Self-contained tests

You do not want to have to change your tests each time you change your code, so try to write the tests so that they are self-contained. This can be difficult, but pays off in the long term. Writing tests against stable interfaces supports this effort.

Do not over-test

Try to build your tests so that they do not overlap. It is annoying to have many tests covering the same functionality, because one bug in the code will then break many tests at the same time. This is covered by Black’s rule, below.

Feathers’ Rules for Unit tests

Michael Feathers, an agile process consultant and author, writes:

A test is not a unit test if: it talks to the database, it communicates across the network, it touches the file system, it can’t run at the same time as any of your other unit tests, or you have to do special things to your environment (such as editing config files) to run it.

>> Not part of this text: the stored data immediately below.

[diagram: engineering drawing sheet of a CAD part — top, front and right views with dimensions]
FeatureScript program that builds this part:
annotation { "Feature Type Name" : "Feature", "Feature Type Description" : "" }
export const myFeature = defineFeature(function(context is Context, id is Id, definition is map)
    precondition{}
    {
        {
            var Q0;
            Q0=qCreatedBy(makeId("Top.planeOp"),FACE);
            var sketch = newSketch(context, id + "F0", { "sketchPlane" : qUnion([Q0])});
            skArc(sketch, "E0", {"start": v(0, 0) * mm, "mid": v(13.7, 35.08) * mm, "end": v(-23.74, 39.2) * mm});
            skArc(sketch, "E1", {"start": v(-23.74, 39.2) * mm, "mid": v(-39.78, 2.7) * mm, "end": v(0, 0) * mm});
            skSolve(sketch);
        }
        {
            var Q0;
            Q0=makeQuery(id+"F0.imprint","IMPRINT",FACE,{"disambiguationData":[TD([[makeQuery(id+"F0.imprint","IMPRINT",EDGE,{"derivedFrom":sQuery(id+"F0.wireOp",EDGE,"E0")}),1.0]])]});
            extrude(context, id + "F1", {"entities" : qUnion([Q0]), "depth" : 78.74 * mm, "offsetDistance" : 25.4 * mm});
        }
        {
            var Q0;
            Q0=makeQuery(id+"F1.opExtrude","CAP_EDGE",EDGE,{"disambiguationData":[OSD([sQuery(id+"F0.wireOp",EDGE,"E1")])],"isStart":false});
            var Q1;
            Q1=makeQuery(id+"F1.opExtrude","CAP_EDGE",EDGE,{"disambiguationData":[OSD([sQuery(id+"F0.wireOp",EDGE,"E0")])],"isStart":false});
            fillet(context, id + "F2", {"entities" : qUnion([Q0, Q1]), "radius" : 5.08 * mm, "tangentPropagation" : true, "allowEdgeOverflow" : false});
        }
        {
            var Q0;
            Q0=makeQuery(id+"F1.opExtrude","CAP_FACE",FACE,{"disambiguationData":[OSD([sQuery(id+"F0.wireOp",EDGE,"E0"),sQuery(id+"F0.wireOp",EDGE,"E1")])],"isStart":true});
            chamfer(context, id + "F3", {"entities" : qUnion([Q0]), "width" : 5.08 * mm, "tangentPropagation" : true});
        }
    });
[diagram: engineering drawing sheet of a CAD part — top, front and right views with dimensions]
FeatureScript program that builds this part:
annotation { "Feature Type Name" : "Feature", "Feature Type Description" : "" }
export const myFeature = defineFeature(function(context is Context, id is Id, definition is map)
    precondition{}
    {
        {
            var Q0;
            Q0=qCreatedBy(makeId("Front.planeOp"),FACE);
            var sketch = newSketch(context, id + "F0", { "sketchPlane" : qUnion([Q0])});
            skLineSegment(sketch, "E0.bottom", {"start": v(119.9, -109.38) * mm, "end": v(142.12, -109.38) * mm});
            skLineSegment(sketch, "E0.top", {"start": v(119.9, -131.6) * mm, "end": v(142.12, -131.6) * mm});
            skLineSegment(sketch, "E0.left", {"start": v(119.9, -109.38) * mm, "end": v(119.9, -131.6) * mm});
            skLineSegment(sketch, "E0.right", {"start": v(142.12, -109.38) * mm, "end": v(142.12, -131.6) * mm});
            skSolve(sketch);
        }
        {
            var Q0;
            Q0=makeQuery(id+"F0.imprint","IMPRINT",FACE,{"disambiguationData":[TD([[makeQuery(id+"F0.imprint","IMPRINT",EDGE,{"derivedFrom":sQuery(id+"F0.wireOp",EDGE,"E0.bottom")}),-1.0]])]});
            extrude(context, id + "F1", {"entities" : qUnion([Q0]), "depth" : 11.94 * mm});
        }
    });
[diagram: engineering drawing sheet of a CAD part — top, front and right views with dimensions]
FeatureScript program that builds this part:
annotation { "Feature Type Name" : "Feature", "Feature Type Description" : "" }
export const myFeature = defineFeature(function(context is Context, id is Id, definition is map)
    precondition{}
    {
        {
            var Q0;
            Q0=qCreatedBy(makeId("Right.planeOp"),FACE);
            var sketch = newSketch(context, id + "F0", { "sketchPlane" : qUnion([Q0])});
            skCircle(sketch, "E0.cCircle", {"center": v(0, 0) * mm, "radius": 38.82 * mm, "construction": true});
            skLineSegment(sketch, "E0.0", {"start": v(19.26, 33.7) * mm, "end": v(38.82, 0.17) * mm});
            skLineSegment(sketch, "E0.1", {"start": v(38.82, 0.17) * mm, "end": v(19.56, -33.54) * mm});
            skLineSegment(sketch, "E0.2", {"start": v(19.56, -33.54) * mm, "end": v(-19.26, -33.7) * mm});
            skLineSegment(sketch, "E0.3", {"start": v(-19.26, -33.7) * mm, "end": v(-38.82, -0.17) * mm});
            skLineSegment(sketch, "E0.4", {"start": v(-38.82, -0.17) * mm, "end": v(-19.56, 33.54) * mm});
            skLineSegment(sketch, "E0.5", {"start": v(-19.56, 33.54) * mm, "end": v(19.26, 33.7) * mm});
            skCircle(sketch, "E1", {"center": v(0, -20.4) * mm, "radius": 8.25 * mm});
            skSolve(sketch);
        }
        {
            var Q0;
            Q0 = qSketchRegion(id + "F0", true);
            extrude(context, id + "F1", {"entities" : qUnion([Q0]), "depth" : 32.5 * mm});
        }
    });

Tests that do these things aren’t bad. Often they are worth writing, and they can be written in a unit test harness. However, it is important to be able to separate them from true unit tests so that we can keep a set of tests that we can run fast whenever we make our changes. Never get yourself into a situation where you don’t want to run your unit test suite because it takes too long.

Unit Tests vs. Acceptance Tests

Unit tests capture one piece of functionality, and as such make it easier to identify bugs in that functionality. As far as possible try to have unit tests for each method that could possibly fail, and group them per class. However, for certain deeply recursive or complex setup situations, it is easier to write tests that represent a scenario in the larger application. These are called acceptance tests (or integration tests, or functional tests). Tests that break Feathers’ rules may make good acceptance tests. Group acceptance tests according to the functionality that they test. For example, if you are writing a compiler, you might write acceptance tests that make assertions about the code generated for each possible source language statement. Such tests might exercise many classes, and might take a long time to run because they touch the file system. You can write them using SUnit, but you won’t want to run them each time you make a small change, so they should be separated from the true unit tests.

Black’s Rule of Testing

For every test in the system, you should be able to identify some property for which the test increases your confidence. It’s obvious that there should be no important property that you are not testing. This rule states the less obvious fact that there should be no test that does not add value to the system by increasing your confidence that a useful property holds. For example, several tests of the same property do no good. In fact, they do harm in two ways. First, they make it harder to infer the behaviour of the class by reading the tests. Second, because one bug in the code might then break many tests, they make it harder to estimate how many bugs remain in the code. So, have a property in mind when you write a test.